Part III includes 14 chapters, 13 of which reflect on research studying how social changes occur through the planned actions of various politicians and institutions’ decision-makers within or outside of the health sector. Here, the focus is not on the practices of professionals or individuals in their health-promoting professional activity. Instead, the objects of these studies are complex systems and their transformation to improve health or health equity. The first two chapters (Chaps. 21 and 22) propose approaches to research interventions that aim at schools as whole systems, embedded in their communities. The following two chapters (Chaps. 23 and 24) propose reflections on conducting research with non-institutional organizations such as NGOs and supermarkets, whose missions, contrary to that of institutions, are not primarily concerned with the public good (Moore, 2000). The challenges of these partnerships are unique and require a different kind of work from the researchers in order to align the research objectives with those of the host organizations. The following three chapters (Chaps. 25, 26 and 27) take local communities as settings for changes through intersectoral action or local policy . The following four chapters (Chaps. 28, 29, 30 and 31) are about researching state-wide changes through scaling up of programmes. Finally, the chapter from Frohlich et al. (Chap. 32) and that from Anaf and her colleagues (Chap. 33) propose a critical reflection on context as a key issue in evaluating complex systems interventions. The last chapter (Chap. 34) comprises short descriptions of initiatives to support the use of evidence for policy changes.

Part IV has 15 chapters that propose reflections and approaches to improve various aspects in conducting health promotion research. Our conceptualization of the practices of health promotion researchers as contributing to the field of health promotion makes it clear that research and the knowledge it produces play a critical reflexive role in health promotion practices. It situates the research activity within the field of health promotion, in interaction with those engaged in health promotion. The chapters composing Part IV offer in-depth discussions on how the practices of researchers contribute to shaping and strengthening the field of health promotion.
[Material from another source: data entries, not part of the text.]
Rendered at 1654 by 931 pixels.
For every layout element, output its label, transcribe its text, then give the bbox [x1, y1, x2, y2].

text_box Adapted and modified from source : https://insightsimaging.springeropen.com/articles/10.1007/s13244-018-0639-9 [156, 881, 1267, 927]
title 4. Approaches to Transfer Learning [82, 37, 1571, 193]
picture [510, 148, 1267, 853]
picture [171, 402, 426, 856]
Finally, in the conclusion in Part V, we propose our analysis of this material in terms of the objects of health promotion research and the epistemological and ethical dimensions of researching health promotion. Every research is a singular, original activity, identifiable by a set of characteristics within multiple dimensions. As previously stated, the definition of research configurations is more relevant than typological thinking. Although this collection is not exhaustive or even representative of all the research practices, its very diversity allows to identify potential markers (related to the objects studied, the epistemological and ethical frameworks) that characterize the specific configurations of health promotion research.